Nonetheless, the name, address and date of birth of those young people issued with NINOs could be shared with EROs, who could then send an Invitation to Register to those young people, prepopulated with this data. They would be invited to provide their nationality information, sign the declaration and post the completed application to the ERO.
A further option would be to develop an online process for providing the missing information, with the individual scanning a QR code included in the Invitation to Register letter. This could provide immediate online access to a pre-populated application on the register to vote digital service, which could then be completed by the individual and processed electronically through the existing IER infrastructure.
Sharing a child’s name, date of birth and NINO for electoral registration purposes would require the identification of an appropriate legal gateway and need to adhere to data protection legislation. It would require consideration and agreement by HMRC and the Department for Work and Pensions. It may also require legislative change to create a legal gateway for data sharing for this specific purpose.
Signposting registration
Signposting registration means that an individual would be provided with information about registering to vote during a transaction with, or in a communication from, an organisation or public body.
This could include a prompt at the end of a transaction or in a communication directing the individual to the UK Government’s Register to Vote website. The individual would then complete the usual steps in that process to apply to register and their data would be sent to the Electoral Registration Officer for their area via the IER Digital Service.
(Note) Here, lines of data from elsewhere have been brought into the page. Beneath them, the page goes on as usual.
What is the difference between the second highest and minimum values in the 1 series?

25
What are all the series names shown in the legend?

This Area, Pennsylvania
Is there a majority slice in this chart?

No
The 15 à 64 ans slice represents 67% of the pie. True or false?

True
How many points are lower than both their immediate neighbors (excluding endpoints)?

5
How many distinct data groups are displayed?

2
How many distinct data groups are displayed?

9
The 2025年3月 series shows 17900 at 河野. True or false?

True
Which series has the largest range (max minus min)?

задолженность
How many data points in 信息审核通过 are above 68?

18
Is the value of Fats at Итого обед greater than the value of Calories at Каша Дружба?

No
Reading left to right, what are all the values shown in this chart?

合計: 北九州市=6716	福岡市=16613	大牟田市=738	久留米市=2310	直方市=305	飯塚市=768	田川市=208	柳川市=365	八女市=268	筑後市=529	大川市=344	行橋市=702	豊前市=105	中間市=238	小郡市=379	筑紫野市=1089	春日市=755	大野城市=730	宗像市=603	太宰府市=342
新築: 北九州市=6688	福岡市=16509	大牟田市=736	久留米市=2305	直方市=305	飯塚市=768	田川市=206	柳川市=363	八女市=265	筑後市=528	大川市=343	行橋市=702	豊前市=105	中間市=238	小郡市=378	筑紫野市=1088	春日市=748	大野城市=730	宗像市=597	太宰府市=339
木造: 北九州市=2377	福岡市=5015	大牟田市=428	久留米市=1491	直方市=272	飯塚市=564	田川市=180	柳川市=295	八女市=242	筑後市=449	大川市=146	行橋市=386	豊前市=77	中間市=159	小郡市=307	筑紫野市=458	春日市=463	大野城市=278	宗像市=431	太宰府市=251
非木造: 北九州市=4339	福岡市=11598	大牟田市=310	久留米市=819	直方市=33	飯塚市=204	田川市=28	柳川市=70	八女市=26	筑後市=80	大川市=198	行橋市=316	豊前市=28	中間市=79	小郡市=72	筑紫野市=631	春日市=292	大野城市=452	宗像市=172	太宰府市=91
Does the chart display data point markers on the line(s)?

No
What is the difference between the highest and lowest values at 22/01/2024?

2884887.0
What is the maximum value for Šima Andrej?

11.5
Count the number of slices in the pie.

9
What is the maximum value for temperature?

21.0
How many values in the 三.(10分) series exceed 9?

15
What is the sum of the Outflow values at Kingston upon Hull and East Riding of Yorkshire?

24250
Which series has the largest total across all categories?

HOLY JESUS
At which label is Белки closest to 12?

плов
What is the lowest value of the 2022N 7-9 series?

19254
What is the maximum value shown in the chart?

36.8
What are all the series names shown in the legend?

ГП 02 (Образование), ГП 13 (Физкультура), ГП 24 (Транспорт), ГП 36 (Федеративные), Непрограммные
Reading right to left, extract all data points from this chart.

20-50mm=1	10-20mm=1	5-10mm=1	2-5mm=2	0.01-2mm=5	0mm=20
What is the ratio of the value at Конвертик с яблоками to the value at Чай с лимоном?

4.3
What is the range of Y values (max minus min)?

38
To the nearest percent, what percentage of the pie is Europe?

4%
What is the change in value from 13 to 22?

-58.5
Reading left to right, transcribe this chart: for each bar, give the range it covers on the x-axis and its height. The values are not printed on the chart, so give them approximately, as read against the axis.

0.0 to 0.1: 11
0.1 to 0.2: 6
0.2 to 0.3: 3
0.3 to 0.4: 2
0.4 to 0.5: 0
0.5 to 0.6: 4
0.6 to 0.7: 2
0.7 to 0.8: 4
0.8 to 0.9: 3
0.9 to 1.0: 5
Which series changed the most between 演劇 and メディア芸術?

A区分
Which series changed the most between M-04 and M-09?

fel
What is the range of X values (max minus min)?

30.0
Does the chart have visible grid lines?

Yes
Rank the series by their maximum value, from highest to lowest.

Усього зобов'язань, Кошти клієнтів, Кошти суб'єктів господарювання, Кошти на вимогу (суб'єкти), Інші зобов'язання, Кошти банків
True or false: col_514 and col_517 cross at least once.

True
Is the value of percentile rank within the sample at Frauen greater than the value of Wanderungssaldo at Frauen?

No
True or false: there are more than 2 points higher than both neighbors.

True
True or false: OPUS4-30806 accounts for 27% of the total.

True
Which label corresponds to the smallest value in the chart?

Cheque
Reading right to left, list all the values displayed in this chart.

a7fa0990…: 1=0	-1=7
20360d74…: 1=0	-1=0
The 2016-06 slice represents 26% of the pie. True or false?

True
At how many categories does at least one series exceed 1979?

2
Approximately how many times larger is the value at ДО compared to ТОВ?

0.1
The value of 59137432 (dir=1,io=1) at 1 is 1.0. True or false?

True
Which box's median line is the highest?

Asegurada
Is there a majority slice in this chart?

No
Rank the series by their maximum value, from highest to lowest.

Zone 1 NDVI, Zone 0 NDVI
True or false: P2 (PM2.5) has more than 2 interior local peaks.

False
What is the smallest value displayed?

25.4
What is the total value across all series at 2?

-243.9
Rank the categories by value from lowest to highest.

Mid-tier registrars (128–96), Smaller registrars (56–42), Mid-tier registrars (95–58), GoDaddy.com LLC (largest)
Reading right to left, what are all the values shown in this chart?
This process of signposting could work in a number of scenarios – for example, at the end of a transaction when applying for a driving licence or a new passport, or when an individual is updating their details or in communication with a government department or agency.
Such an approach does not require legal change. It should therefore be explored now, even if the other innovations discussed above follow in the future.
Signposting registration case study
Signposting registration case study: using tenancy deposit scheme data to improve registration among private renters
Landlords in the private rented sector are required to protect tenants’ deposits with a government approved tenancy deposit scheme. There are three authorised tenancy deposit schemes which operate in England and Wales, Scotland and Northern Ireland, protecting around 4.5 million deposits and representing around 6 million tenants. Around half of all deposits are protected through custodial schemes which hold the deposit for the duration of the tenancy. The balance of protected deposits are held and managed by the landlord or letting agent via insured-backed schemes and where schemes have far less interaction with the tenant.
The schemes communicate with tenants via email at the start of the tenancy to confirm that their deposit is protected, and then at various points throughout the tenancy, but mainly when the tenant is seeking to gain return of their deposit from the scheme (custodial scheme), or the scheme has unprotected the deposit (insured scheme). Prompts with information about registering and a link to the Register to Vote website could be embedded into these communications, and on scheme websites or mobile apps.
All schemes have indicated that they are open to exploring ways in which they could work with the Commission to improve registration rates among private renters.
End notes
1. The franchise for local elections in Scotland and Wales includes those aged 16 and 17 and, in those nations, residents aged 14 or 15 at the time of fieldwork (who turn 16 during the lietime of the registers) are counted as attainers on the local government registers. However, legally, registration data on 14 and 15 year olds cannot be shared by Electoral Registration Officers so this group was excluded from the research and any measure of completeness and accuracy. All findings should be read with this in mind.